PROJECTS: Self-Ventilating
By using solar energy, a thermobimetal system can be smartly designed to block the sun. This strategy is especially useful when trying to prevent solar heat gain and glare to enter a building, while using no energy and needing no controls.
RESEARCH GOALS
INTRODUCTION
Some of architecture’s most recent innovations, especially in the area of software development, have resulted from design firms investing significant resources into the development of new computational processes to create unprecedented forms. Yet while such efforts have brought form-making to new heights, equivalent advancement in the development of the building materials has lagged behind. While there are many reasons for this disconnect, advances in building-material options are further limited by the need to make buildings highly energy-efficient and sustainable.
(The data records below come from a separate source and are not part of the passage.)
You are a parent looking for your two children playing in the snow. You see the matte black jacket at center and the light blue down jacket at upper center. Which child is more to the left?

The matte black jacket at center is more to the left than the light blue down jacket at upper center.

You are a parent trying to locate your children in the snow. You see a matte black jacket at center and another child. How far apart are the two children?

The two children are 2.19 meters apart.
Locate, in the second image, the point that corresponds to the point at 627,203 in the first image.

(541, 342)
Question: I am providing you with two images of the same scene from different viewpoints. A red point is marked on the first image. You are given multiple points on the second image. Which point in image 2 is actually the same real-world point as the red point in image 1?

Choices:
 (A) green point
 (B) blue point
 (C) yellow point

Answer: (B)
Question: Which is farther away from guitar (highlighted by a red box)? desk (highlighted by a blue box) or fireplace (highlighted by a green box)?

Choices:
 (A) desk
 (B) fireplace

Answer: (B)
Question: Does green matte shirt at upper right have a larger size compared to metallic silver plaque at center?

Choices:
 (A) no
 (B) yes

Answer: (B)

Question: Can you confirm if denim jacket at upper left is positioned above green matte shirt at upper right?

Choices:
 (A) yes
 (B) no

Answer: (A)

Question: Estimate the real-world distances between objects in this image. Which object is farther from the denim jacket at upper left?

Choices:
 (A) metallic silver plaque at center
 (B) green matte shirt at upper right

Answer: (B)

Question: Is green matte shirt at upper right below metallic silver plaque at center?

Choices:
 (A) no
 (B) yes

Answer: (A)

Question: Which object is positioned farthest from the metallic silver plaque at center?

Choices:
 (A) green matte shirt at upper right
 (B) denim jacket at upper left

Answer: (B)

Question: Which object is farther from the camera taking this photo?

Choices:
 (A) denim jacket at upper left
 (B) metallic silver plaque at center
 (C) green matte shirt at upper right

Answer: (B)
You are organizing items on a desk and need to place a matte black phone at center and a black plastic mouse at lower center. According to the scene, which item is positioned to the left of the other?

Concern for the environment, climate change, global warming, carbon footprint, and the Heat-Island Effect has likewise risen to the forefront of politics in recent years. The demand for materials and processes to become more sustainable, green, and zero-energy has escalated. As transportation and industry were making progress in lowering emissions, building energy usage continued to use the bulk of overall energy in the United States. For many years architecture’s main culprit has been the heating, ventilation, and air conditioning systems (HVAC). I have dedicated the last half-decade of my research (both in my creative practice and within the efforts of my funded academic research) to advancing the “hard tech” side of building design. It is my strongest belief that, if we are to develop truly sustainable architecture, we don’t necessarily need more materials. We need smarter ones.
SMART MATERIALS
This interest led to my inquiries into the use of smart materials, i.e. materials that require no added energy and no computer controls to operate. I have been focusing my work on the testing of thermobimetal, a smart material that curls when heated (Fig. 1). Developing a diverse range of projects through various types of geometric manipulation and computationally aided fabrication, I have established myself as a leading scholar in this area of study. It is through the intensive exploration of thermobimetal that I have been able not only to expand the potential use of this product, but more importantly, to expand the conceptual foundation of materials research in my field by including the study of self-initiating dynamic operations.
RESPONSIVE FACADES
Within the growing field of kinetic adaptive facades—a new segment of the building industry committed to the incorporation of moving parts on buildings for performative qualities—my work falls into a new category of responsive systems that can be termed active-passive. I have developed various innovative architectural applications using thermobimetal (a lamination of two alloys of nickel, manganese and iron with different thermal expansion coefficients), some of which are patented and being commercialized for market use. A core element of my research is based on the technical performance of the product and its ability to solve larger problems such as self-shading, self-ventilating, or self-assembling. However, I go beyond the application level to explore how geometric morphologies influence the behavior of smart materials for potential architectural applications.
IMPORTANCE OF GEOMETRY
In the development of responsive materials for building application, geometry plays a significant role on two levels: (1) in full range of dynamic motion, and (2) in the behavior of smart materials. These issues are specific to designing with shape-changing materials and are additional to the standard problems of digital fabrication. To consider the multitude of positions of the curl of each cut-out, the use of computational tools is critical to augment the limitations of the human intellect. The operation of a single piece in a tessellated matrix, relative to the source of heat and location of neighboring pieces, has major impact on the performance of the entire system.